Bericht: Andrea Miosga, Claudia Müller
Hässliche Deutsche? Wie ausländische Medien auf Deutschland blicken
Monitor. 23.07.2015. 04:40 Min.. Verfügbar bis 23.07.2099. Das Erste.
Georg Restle: „Es gibt Menschen, die haben sich in den letzten Wochen ziemlich gewundert. Über Griechenland im Allgemeinen und über die deutschen Medien im Besonderen. Irgendwie konnte man da manchmal nur noch schwer unterscheiden, wer da eigentlich der Regierungssprecher war und wer der Journalist. Ein deutsches Phänomen? Andrea Miosga und Claudia Müller haben bei den Korrespondenten großer ausländischer Medien nachgefragt, wie sie die Griechenland-Debatte hier in Deutschland wahrgenommen haben.“
Es war doch gerade noch so schön.
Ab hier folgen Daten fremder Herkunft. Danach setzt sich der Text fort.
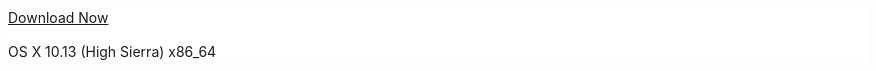 




<a href="http://pm.puppetlabs.com/puppet-agent/2016.4.13/1.10.14/repos/apple/10.12/PC1/x86_64/puppet-agent-1.10.14-1.osx10.12.dmg">Download Now</a>










</td>


</tr>






























<tr>










<td rowspan="1">OS X 10.13 (High Sierra)</td>










<td>x86_64</td>


<td>








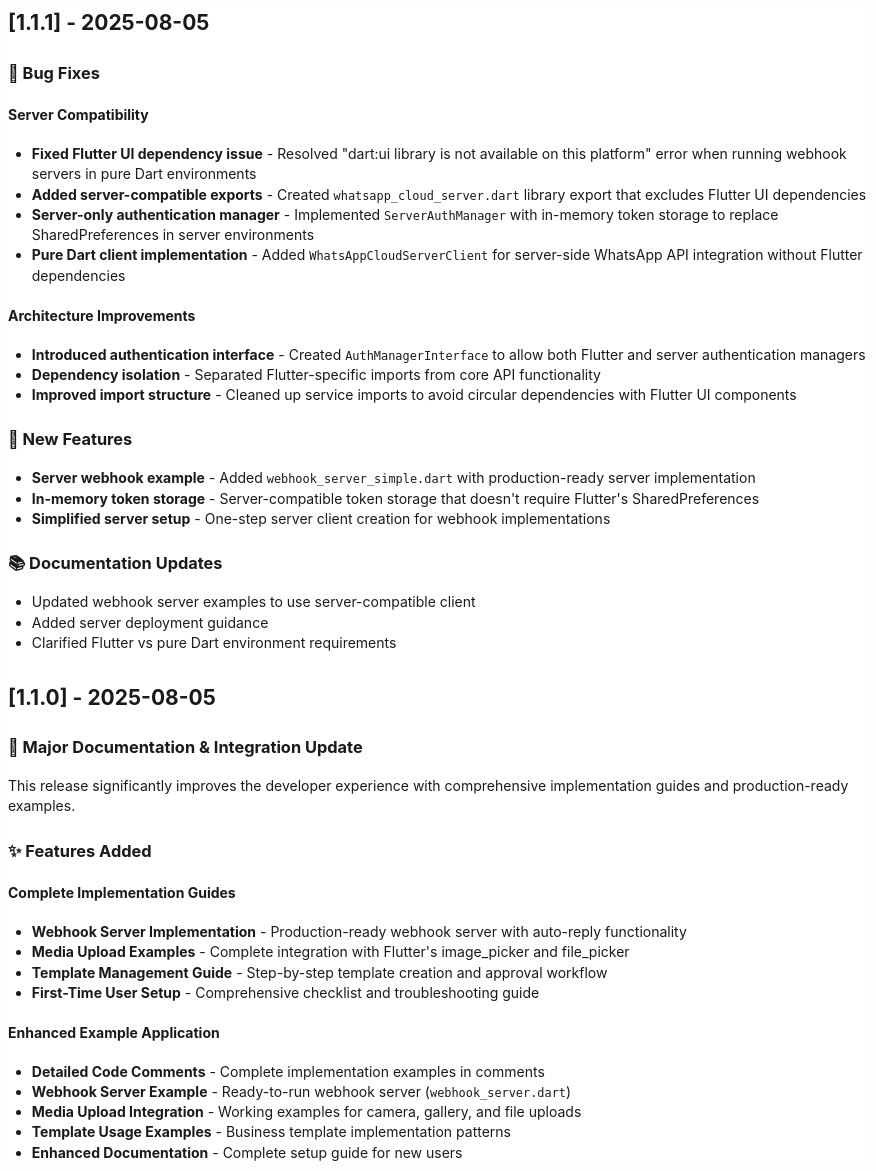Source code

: ## [1.1.1] - 2025-08-05

### 🔧 Bug Fixes

#### Server Compatibility
- **Fixed Flutter UI dependency issue** - Resolved "dart:ui library is not available on this platform" error when running webhook servers in pure Dart environments
- **Added server-compatible exports** - Created `whatsapp_cloud_server.dart` library export that excludes Flutter UI dependencies
- **Server-only authentication manager** - Implemented `ServerAuthManager` with in-memory token storage to replace SharedPreferences in server environments
- **Pure Dart client implementation** - Added `WhatsAppCloudServerClient` for server-side WhatsApp API integration without Flutter dependencies

#### Architecture Improvements
- **Introduced authentication interface** - Created `AuthManagerInterface` to allow both Flutter and server authentication managers
- **Dependency isolation** - Separated Flutter-specific imports from core API functionality
- **Improved import structure** - Cleaned up service imports to avoid circular dependencies with Flutter UI components

### 🚀 New Features
- **Server webhook example** - Added `webhook_server_simple.dart` with production-ready server implementation
- **In-memory token storage** - Server-compatible token storage that doesn't require Flutter's SharedPreferences
- **Simplified server setup** - One-step server client creation for webhook implementations

### 📚 Documentation Updates
- Updated webhook server examples to use server-compatible client
- Added server deployment guidance
- Clarified Flutter vs pure Dart environment requirements

## [1.1.0] - 2025-08-05

### 🚀 Major Documentation & Integration Update

This release significantly improves the developer experience with comprehensive implementation guides and production-ready examples.

### ✨ Features Added

#### Complete Implementation Guides
- **Webhook Server Implementation** - Production-ready webhook server with auto-reply functionality
- **Media Upload Examples** - Complete integration with Flutter's image_picker and file_picker
- **Template Management Guide** - Step-by-step template creation and approval workflow
- **First-Time User Setup** - Comprehensive checklist and troubleshooting guide

#### Enhanced Example Application
- **Detailed Code Comments** - Complete implementation examples in comments
- **Webhook Server Example** - Ready-to-run webhook server (`webhook_server.dart`)
- **Media Upload Integration** - Working examples for camera, gallery, and file uploads
- **Template Usage Examples** - Business template implementation patterns
- **Enhanced Documentation** - Complete setup guide for new users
Deutschland war beliebt. Auch wegen der Fußballer war das Land …
Tagesthemen: „… das beliebteste der Welt - Deutschland.“
Und jetzt? „Die deutsche Frage ist zurück“, schreiben europäische Medien. Deutschland „nicht mehr das sympathische Land der Wiedervereinigung“. „Viertes Reich“, heißt es und Europa sei „von Deutschen in rauchende Ruinen gebombt worden“.
Pascal Thibaut - „Radio France International“: „Das Bild, das sich zurzeit immer mehr entwickelt, ist das Bild eines Landes, das Europa dominiert, das seine Ansichten durchsetzt gegenüber anderen Partnern - mit wenig Abstimmung.“
Tony Paterson - „The Independent“: „Deutschland bekommt also zunehmend das Image von einem Zuchtmeister innerhalb Europas.“ - „Wir sind da gelandet, wo man nicht hinwollte am Anfang mit dem europäischen Projekt. Der hässliche Deutsche ist wieder auferstanden.“
Und die deutschen Medien?
„Die Reformunfähigkeit durchzieht nahezu alle Bereiche.“
„Das bedeutet „Grexit!“
„Der Eurozug, er kommt nur stockend in Fahrt“.
Melissa Eddy - „New York Times“: „Ich finde in den letzten zwei Wochen die deutsche Berichterstattung war manchmal ein bisschen zu defensiv. Dass die Deutschen versucht immer wieder haben zu verteidigen die Position von der Berliner Regierung. Statt die Rolle anzunehmen wie wir auf Englisch „the fifth estate“, diejenigen die hinterfragen, die versuchen abzuwägen, um das in Erwägung zu bringen. Dass man hinterfragt tatsächlich, stimmt das, was die sagen? Ist das richtig der beste Weg?“
Hans Kundnani, Publizist: „Also in Großbritannien zum Beispiel ist diese Beziehung zwischen Journalisten und Politikern viel konfrontativer. Also jeder politische Journalist versucht im Grunde genommen, die Politiker zu stürzen. In Deutschland arbeiten die anscheinend viel enger zusammen.“
Tony Paterson, „The Independent“, Großbritannien: „Man nimmt die Position vom Mann auf der Straße und reduziert das Argument auf das Einfachste und sagt, wir zahlen, sollen wir weiter so zahlen für Leute, die nicht ihre Hausaufgaben machen. Ich meine, das ist das Argument auf absolut Nullpunkt reduziert, aber mit diesem Argument ist es sehr leicht umzugehen.“
Hans Kundnani, Publizist: „Von Anfang an war das Narrativ in Deutschland, dass das eine Krise war, die von anderen verursacht worden ist, also vor allem natürlich von den Griechen. Also nicht eine Krise, zu der Deutschland selber beigetragen hat. Und deswegen war die Lösung aus deutscher Sicht, dass andere Länder mehr wie Deutschland werden sollten.“
Alle sollen die Regeln einhalten, die die EU vorgibt: Schulden vermeiden, sparen. Finden andere Ideen überhaupt Gehör in Deutschland?
Andrea Tarquini, „La Repubblica”, Italien: „Seriöse kritische Stimmen, wie die Stimmen von Wirtschaftsexperten wie Piketty oder Krugman oder Stieglitz, die liest man überall in der freien Welt, aber fast nie in den deutschen Medien, das gibt Grund zur Sorge. Stimmen, die sagen, Moment - vielleicht angesichts der Rezession und sozialen Not -, man muss die Sparpolitik weiter denken. Das kommt nicht auf die Bühne, sagen wir, in deutschen Medien.“
Man kann sie finden, die kritischen Stimmen: Im Ausland - und sicher auch in Deutschland - man muss sie hier nur suchen.